Hey guys, just wondering if anyone knows if there is any way to maintain high quality textures during projection painting without changing the resolution? The reason for this is the model I have uses a 1024 x 1024 resolution yet some images I use to paint onto it can be way higher, and the destination that I wish to upload the finished texture to won’t allow any texture resolutions that are higher than 2048 x 2048 :frowning:

Not sure how to work around this (if possible) Thanks :slight_smile:

Welp… Let’s use some guesswork and deductive methods to resolve this.
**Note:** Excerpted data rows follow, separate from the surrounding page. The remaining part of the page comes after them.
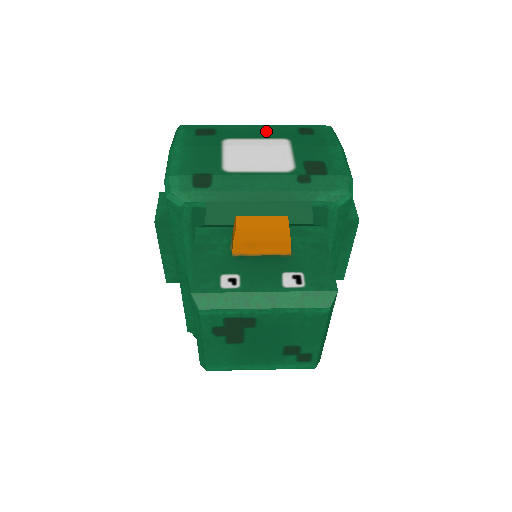
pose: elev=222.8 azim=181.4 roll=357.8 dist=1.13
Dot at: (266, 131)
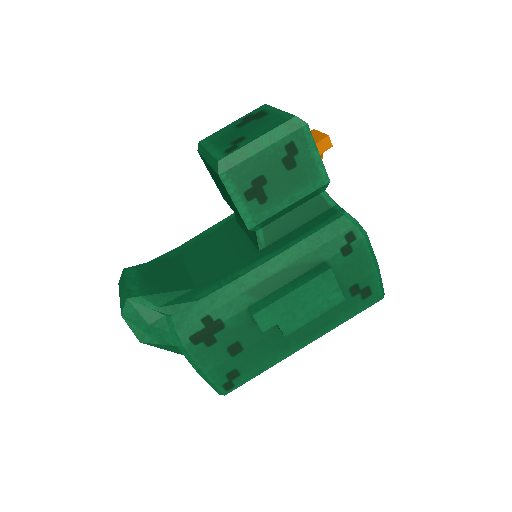
Dot at: occluded
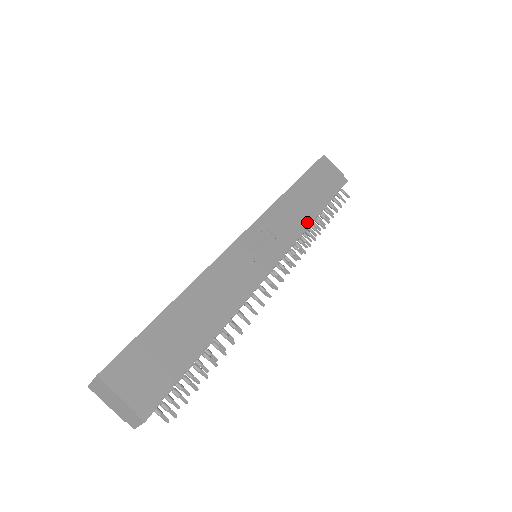
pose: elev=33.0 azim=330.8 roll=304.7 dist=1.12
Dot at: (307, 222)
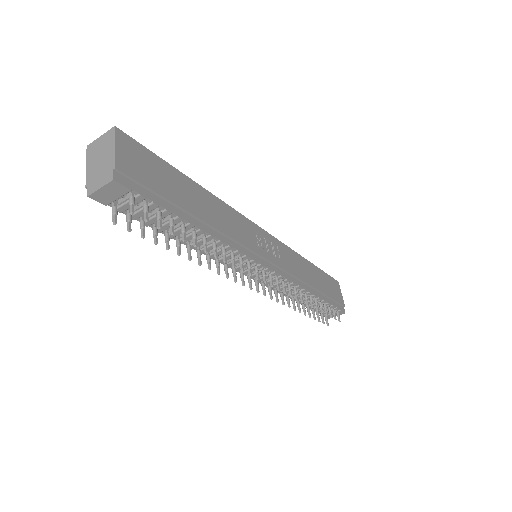
Dot at: (305, 286)
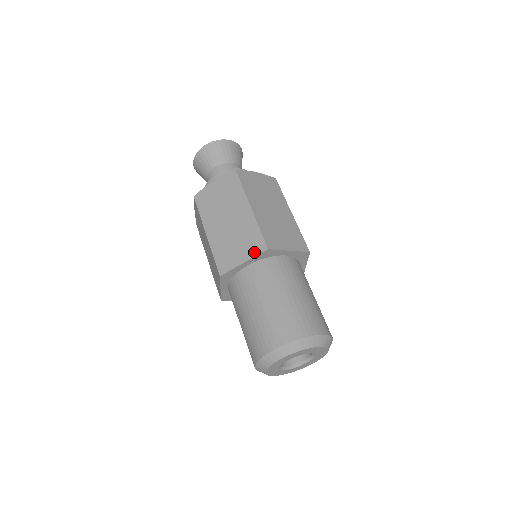
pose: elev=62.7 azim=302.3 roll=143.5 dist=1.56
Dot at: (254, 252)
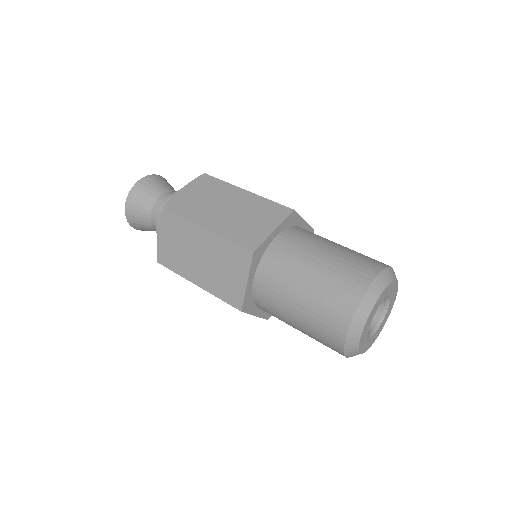
Dot at: (246, 265)
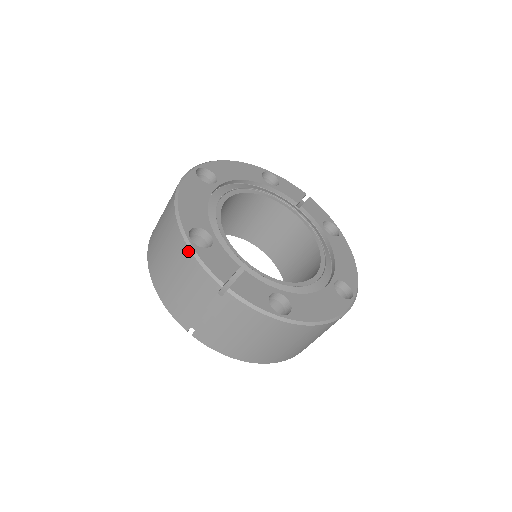
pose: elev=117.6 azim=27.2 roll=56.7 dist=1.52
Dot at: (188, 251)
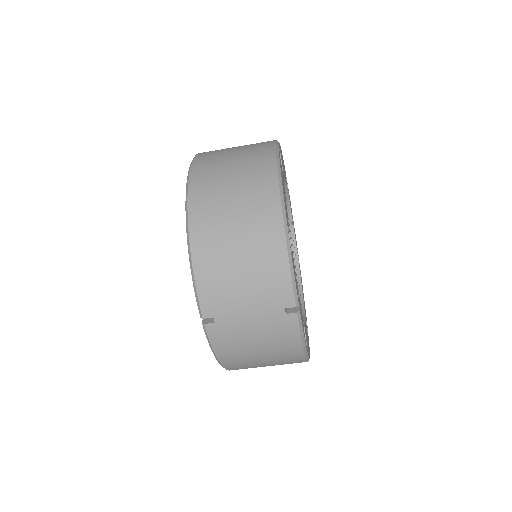
Dot at: (285, 253)
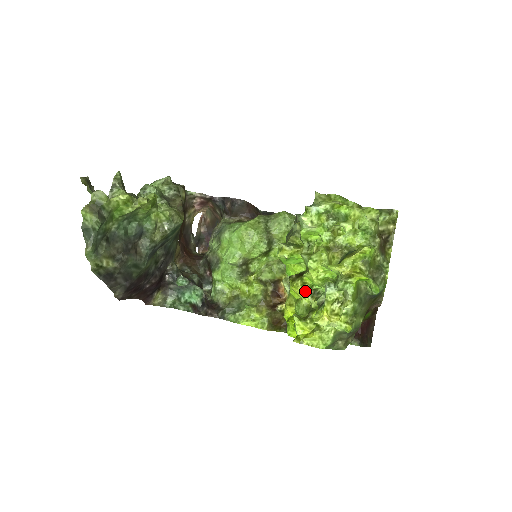
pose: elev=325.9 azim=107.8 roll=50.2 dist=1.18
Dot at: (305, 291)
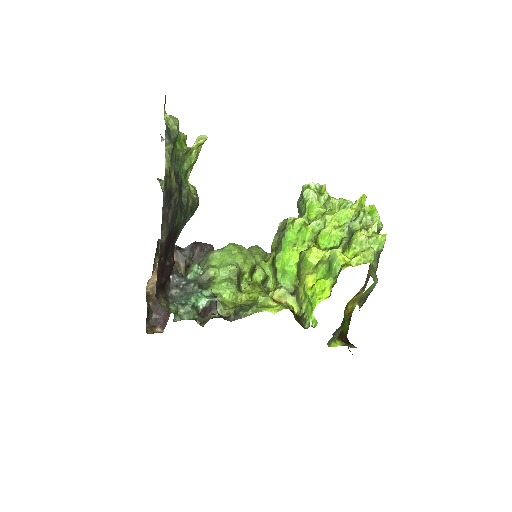
Dot at: (322, 252)
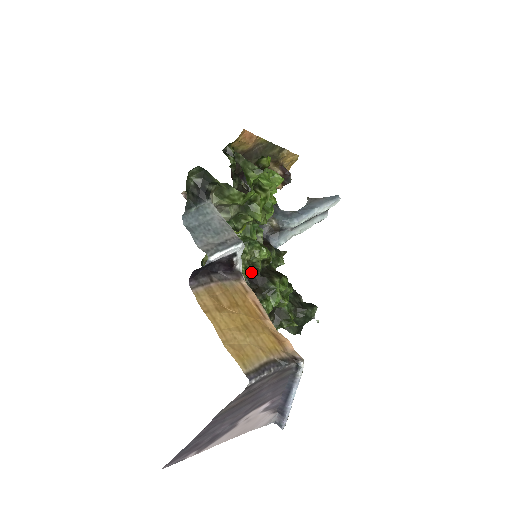
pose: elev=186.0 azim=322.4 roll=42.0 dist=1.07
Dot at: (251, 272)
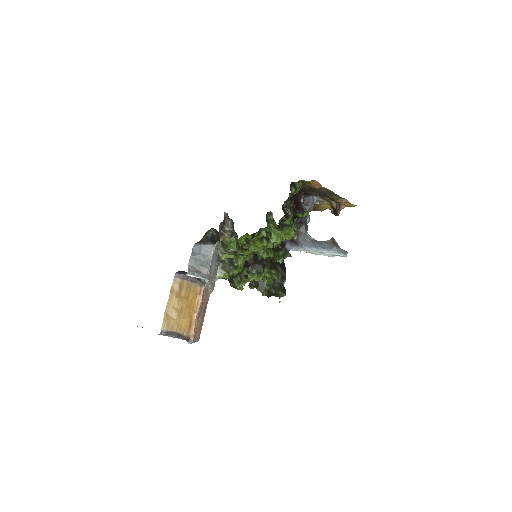
Dot at: occluded
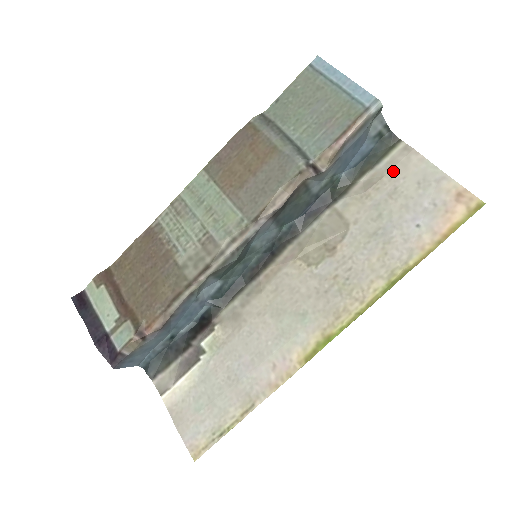
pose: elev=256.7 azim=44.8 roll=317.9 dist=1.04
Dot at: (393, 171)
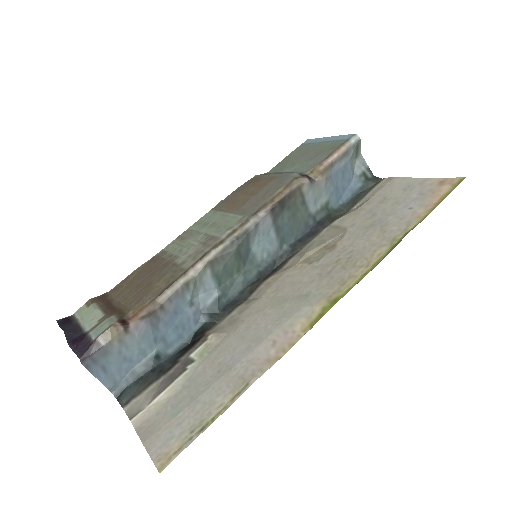
Dot at: (380, 191)
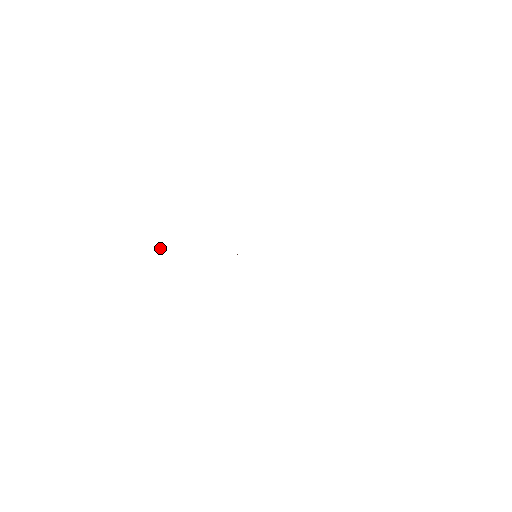
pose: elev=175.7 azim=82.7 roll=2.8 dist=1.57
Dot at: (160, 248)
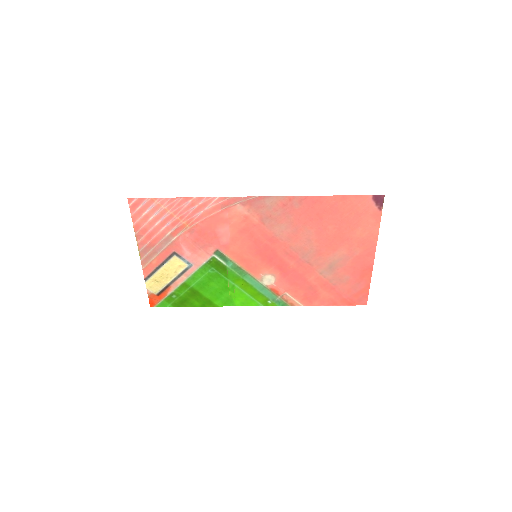
Dot at: (150, 301)
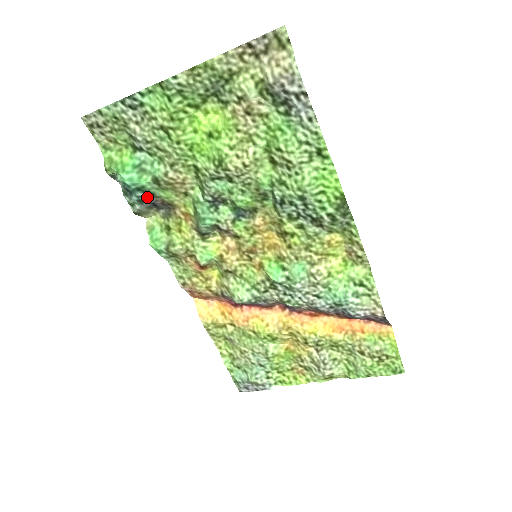
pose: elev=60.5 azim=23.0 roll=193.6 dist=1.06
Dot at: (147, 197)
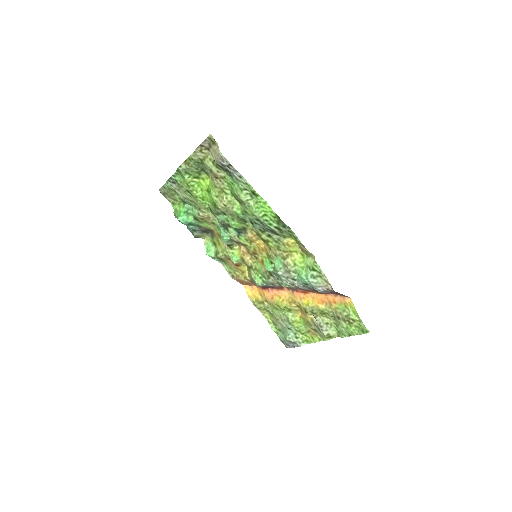
Dot at: (196, 228)
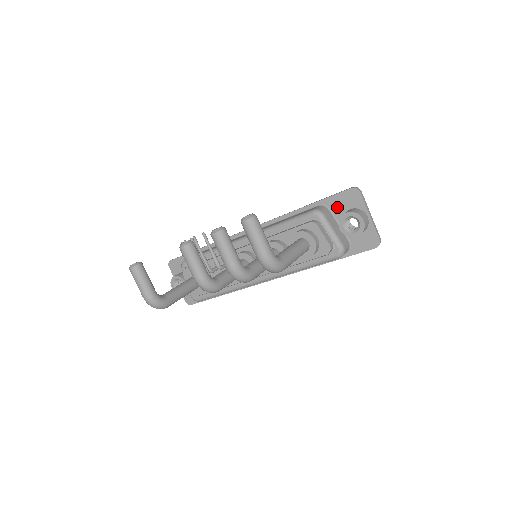
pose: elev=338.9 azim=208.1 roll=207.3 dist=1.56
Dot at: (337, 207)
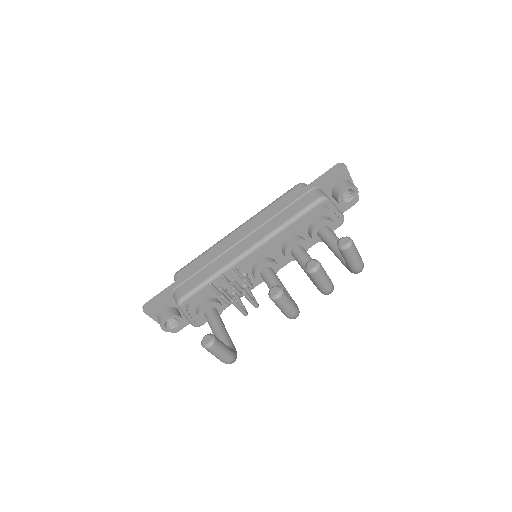
Dot at: (327, 185)
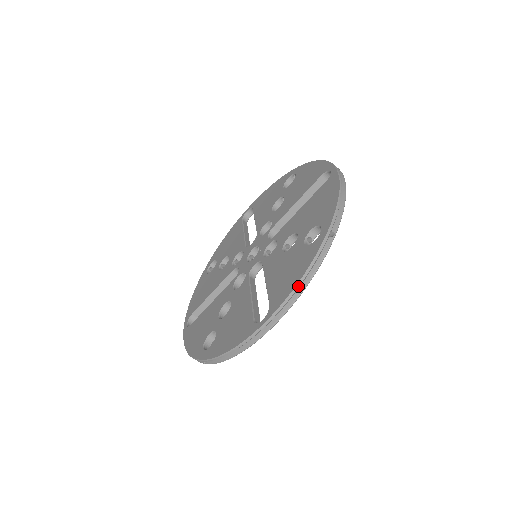
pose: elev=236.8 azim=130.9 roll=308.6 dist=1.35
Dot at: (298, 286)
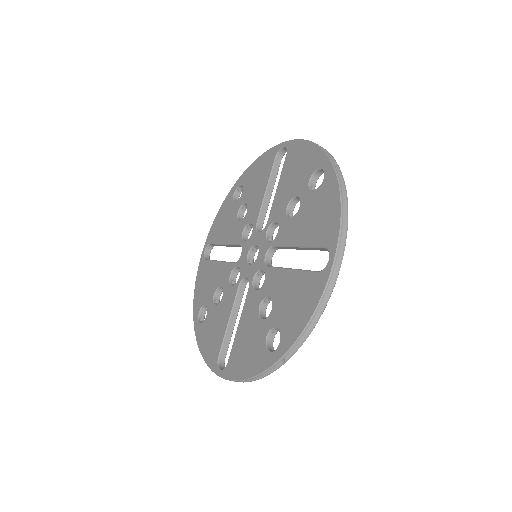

So you are limited to 2k x 2k final image you want to bake texture to. Say, your object to paint to was a Cube and you have prepared T shaped UV map on previously mentioned canvas. Effectively your loosing something - area outside UV faces is a Wasteland. You are left to calculate percentage.

Now to the painting. Assume, you used 10k x 10k NASA Blue Marble image as a Stencil map and had zoomed Stencil so that you see only 4 pixels in one corner of Blue Marble. This is - you used 4 pixels from 10k x 10k image to paint area equal to one UV face in 2k x 2k image. …
Another extreme - you zoomed out Stencil so that it covers 1/10 of one face of the Cube and left black the rest. Can you calculate how many pixels there will be filled on the console screen by this splotch if this Cube was to function as a Player and would cover about 1/5th of the 4k resolution screen?

All this was to - you’re limited to 2k x 2k (you could upscale your existing 1k image(s), not that you add any more detail by doing this).
Use maximum UV area and common sense, some experimentation to see what suits you best.

In addition to using as much of the UV space as possible, some parts of your model may be more important than other parts. For a character model you’d most likely want higher detail painted on the face than on the soles of the foot. The face therefore needs to take up a relatively larger proportion of the UV space than the foot.